## What to work on
From the listing below, set down exactly the lines between the one holding "63: (1304, 1252)" and the one holding "84: (1458, 1290)", inclusive. No other line is wanted.

## Supplied information
-*-

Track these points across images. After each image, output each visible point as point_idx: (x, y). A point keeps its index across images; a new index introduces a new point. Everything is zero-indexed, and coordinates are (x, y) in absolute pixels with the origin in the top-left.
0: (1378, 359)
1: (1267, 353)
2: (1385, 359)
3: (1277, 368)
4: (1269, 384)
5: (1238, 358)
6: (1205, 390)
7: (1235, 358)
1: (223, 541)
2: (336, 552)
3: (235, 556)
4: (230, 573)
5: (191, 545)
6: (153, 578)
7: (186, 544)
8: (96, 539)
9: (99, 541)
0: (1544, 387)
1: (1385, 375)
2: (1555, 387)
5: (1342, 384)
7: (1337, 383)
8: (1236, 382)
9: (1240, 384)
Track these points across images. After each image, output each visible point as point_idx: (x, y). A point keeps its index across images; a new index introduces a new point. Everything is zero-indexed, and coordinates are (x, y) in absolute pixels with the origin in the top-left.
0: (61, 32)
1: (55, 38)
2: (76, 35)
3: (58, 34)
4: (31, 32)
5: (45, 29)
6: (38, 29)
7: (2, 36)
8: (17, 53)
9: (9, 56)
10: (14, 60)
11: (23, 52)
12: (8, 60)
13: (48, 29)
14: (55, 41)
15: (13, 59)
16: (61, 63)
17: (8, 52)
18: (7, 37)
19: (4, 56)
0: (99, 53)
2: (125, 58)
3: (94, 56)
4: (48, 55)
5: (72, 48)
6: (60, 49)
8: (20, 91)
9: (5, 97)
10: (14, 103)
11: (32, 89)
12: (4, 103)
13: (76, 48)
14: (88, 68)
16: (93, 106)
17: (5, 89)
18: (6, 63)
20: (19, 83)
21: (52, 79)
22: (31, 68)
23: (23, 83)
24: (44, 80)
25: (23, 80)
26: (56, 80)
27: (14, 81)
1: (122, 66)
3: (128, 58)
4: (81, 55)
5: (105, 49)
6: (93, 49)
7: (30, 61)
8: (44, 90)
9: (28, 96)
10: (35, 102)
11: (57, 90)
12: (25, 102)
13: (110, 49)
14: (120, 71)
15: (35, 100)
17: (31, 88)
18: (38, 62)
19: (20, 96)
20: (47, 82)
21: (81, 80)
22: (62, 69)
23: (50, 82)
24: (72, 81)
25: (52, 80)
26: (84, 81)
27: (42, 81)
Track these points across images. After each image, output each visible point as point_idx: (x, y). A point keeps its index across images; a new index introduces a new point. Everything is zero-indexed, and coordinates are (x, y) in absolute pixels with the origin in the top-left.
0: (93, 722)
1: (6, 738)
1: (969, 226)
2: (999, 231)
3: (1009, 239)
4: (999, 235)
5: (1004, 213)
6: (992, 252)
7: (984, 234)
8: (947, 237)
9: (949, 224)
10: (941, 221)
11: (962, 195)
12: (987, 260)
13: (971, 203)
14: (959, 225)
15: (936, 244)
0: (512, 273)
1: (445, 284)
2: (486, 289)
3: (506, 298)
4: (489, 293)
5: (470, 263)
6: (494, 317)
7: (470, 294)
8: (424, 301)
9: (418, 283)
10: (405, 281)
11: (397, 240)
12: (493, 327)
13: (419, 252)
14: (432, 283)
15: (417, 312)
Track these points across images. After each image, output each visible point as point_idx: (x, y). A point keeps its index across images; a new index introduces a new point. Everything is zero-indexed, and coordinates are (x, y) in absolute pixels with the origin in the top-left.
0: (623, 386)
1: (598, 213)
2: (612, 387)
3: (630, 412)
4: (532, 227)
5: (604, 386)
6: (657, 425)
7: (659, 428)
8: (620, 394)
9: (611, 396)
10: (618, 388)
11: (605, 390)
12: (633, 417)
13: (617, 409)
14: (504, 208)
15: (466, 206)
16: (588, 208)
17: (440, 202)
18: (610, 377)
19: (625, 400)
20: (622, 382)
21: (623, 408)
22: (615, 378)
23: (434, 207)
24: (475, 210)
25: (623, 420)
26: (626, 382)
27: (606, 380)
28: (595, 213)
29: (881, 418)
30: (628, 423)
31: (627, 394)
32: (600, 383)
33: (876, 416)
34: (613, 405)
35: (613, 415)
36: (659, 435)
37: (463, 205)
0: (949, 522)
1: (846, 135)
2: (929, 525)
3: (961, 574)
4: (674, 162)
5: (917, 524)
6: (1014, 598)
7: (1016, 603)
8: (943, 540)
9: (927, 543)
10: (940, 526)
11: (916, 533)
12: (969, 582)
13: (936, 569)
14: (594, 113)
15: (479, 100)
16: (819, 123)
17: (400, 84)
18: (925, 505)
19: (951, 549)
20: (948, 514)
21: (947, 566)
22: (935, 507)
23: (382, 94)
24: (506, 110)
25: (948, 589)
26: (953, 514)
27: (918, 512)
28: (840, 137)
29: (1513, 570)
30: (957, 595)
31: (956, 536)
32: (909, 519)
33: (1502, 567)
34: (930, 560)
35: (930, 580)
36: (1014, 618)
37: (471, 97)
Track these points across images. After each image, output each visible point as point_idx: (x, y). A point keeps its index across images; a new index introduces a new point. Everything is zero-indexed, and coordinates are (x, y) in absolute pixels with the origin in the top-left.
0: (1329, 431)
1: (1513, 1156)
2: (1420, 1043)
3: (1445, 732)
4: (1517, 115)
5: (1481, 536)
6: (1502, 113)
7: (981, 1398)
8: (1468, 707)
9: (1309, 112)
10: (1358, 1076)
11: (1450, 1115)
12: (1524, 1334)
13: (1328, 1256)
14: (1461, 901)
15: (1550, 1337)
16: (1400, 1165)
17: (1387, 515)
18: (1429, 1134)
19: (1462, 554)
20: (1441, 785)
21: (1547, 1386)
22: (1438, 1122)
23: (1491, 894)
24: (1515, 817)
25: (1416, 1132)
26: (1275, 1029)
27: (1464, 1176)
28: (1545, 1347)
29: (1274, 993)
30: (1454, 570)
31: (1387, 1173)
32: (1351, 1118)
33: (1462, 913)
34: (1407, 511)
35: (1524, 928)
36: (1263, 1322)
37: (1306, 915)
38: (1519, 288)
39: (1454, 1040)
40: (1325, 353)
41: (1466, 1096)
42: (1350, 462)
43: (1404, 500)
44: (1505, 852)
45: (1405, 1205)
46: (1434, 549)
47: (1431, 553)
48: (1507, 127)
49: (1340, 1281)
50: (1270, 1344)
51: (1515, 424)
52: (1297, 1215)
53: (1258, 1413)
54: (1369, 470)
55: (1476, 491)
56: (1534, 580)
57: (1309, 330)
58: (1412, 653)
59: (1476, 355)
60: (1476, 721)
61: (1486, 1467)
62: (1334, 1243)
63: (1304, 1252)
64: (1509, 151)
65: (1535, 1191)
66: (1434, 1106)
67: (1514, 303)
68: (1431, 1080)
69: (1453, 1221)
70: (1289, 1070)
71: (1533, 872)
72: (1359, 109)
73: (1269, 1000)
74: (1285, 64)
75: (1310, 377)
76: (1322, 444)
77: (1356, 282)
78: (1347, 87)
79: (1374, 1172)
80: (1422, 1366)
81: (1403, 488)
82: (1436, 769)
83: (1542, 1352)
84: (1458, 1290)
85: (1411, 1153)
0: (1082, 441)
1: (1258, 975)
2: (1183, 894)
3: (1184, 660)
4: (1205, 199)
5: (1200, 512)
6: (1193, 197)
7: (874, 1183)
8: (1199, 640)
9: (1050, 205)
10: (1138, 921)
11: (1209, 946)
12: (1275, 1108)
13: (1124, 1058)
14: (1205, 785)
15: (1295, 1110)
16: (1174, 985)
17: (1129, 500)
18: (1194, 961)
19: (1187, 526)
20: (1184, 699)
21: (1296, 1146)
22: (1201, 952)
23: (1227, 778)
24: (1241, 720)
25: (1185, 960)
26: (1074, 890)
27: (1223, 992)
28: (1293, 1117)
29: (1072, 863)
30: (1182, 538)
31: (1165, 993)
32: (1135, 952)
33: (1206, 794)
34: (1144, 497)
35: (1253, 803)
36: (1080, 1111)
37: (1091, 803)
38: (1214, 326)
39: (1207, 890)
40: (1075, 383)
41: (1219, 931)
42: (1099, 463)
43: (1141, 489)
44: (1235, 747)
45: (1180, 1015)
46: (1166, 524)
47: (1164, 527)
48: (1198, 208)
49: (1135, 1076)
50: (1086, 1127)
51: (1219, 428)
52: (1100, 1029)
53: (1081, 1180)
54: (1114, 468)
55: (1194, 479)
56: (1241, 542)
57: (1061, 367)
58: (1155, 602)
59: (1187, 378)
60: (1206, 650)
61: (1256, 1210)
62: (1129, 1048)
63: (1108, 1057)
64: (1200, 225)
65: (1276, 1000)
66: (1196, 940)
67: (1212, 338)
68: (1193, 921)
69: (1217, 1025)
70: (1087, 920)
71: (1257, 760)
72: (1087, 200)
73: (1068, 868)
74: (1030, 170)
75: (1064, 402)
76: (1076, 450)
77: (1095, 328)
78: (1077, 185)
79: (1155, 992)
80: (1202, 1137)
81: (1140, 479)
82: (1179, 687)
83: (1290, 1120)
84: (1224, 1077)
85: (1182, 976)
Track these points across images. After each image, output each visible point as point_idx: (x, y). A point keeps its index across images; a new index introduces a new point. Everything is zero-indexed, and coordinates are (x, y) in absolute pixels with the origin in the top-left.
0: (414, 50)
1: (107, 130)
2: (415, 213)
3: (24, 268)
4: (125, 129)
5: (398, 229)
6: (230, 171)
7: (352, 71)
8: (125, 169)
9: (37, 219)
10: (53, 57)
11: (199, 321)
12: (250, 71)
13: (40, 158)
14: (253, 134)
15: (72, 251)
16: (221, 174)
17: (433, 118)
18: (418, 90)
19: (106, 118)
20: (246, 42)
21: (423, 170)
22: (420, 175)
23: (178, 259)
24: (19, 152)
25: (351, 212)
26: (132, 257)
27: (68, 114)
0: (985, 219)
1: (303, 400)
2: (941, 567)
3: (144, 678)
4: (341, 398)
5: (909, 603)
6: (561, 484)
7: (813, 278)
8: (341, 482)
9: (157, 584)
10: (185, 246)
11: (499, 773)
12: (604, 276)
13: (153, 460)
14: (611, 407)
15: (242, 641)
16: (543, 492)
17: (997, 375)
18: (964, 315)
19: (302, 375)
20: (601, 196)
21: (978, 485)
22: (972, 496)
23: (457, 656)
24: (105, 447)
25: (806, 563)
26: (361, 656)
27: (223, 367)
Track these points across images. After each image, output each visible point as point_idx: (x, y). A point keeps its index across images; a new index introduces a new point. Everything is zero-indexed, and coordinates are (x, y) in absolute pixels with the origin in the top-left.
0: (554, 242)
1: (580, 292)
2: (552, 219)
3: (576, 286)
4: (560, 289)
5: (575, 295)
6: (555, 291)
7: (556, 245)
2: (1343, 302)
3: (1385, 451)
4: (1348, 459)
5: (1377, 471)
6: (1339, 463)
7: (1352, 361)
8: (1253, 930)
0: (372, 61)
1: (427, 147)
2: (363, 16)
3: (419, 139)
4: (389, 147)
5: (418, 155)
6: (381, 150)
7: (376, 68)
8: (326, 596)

-*-

## Output for this task
63: (1304, 1252)
64: (1509, 151)
65: (1535, 1191)
66: (1434, 1106)
67: (1514, 303)
68: (1431, 1080)
69: (1453, 1221)
70: (1289, 1070)
71: (1533, 872)
72: (1359, 109)
73: (1269, 1000)
74: (1285, 64)
75: (1310, 377)
76: (1322, 444)
77: (1356, 282)
78: (1347, 87)
79: (1374, 1172)
80: (1422, 1366)
81: (1403, 488)
82: (1436, 769)
83: (1542, 1352)
84: (1458, 1290)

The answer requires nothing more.